I have been reading a novel for the past few weeks, some fiction to serve as escapism from the dry nonfiction of my everyday life. This book, Kissing in Manhattan, I have been trying to figure out if I love it or hate it ~~ much like we do in our relationships in real life. I would read one chapter and become infatuated with the characters or pseudo-plot or writing, then in the next chapter, decide that the new, misogynistic, character was a deal breaker and so want to dump the book entirely....until I reached the ending of that chapter which helped me understand the utter neurosis of the character, and I was in love again. Each chapter is like a mini-novel, focusing on a character or set of characters, which somehow all make sense in the end. The beauty of the book, as in life, is that JUST as I reached a point where I loved the chapter and wanted more from that character, poof, it ended and the writer moved on to the next chapter, a new character! Ai, like in life. I got frustrated, upset. I put the book down and tried to "cheat on it" by trying to read another....but the book called me back and I finished it sometime yesterday . . . and today the ending hit me like that cliché, the ton of bricks. The final words in the book (and don't worry this will not ruin the story for you) are "I do." It's not even remotely what you think it is. The plot gets so complex at one point, that I was surprised we reached an ending at all. But today I realized that, given the "theme" of the book (a chaotic mess of love-hungry urbanites chasing love, lust, and life through Manhattan), the final words were brilliant, especially because they don't come up at all like you would imagine. Now you have to read it, right? The chapter entitled, "The Smoker" is one of my favorites ~ some of the characters are brilliant. Some chapters are hilarious, others jarringly sad and lonely, yet others wickedly confusing ~ but all are intriguing, and each ending seduces you into moving forward to the next chapter. One part of you ends, but the rest wants to keep moving forward.

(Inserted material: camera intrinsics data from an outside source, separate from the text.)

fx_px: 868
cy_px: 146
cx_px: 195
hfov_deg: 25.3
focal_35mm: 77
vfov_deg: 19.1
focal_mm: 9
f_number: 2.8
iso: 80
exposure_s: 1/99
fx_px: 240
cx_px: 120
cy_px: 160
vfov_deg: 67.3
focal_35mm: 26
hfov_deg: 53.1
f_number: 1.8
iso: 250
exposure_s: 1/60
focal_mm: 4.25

Shouldn't life be like that? Is it? There is a line I love in the book: "He sat, and breathed, and felt the way his limbs and muscles came together to make him who he was." And when you read who sat where and why, well, that line becomes poignant . . . personal. What makes you who you are? What history coarses through your veins, what loss and hope and remorse fill your lungs, what memories make your muscles ache?

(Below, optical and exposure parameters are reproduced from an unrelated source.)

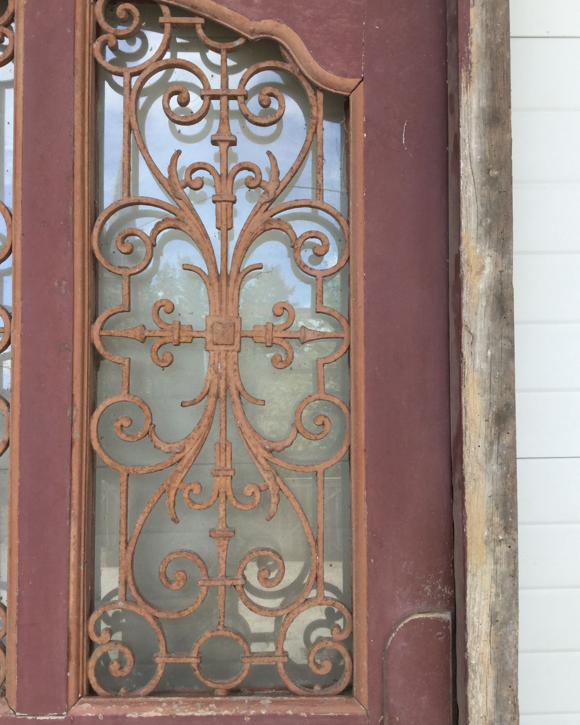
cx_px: 288
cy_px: 353
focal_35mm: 33
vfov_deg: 54.2
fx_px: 708
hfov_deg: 44.5
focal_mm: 3.3
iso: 25
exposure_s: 1/100
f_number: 2.4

Sprinkled throughout the story, healthy helpings of chaos helped me make sense of the characters ~ again, isn't life like that? I want a healthy helping of helplessness to make me stronger, to clarify and solidify the image forming in front of me, inside of me. And the book makes so much sense to me now ~ but it might be April 2005 before 2004 makes sense to me . . . and so I wait ~ and leave you with another highlight from Winn's article:
Endings define and disappoint, gratify and frustrate. They confer meaning and confirm the structure of what's come before -- in a movie, a sonata, a work of fiction. But they also kill off pleasure, snap us out of the dream and clamp down order on experience that we, as citizens of the modern world, believe to be open-ended, ambiguous and unresolved. It's a delicious paradox.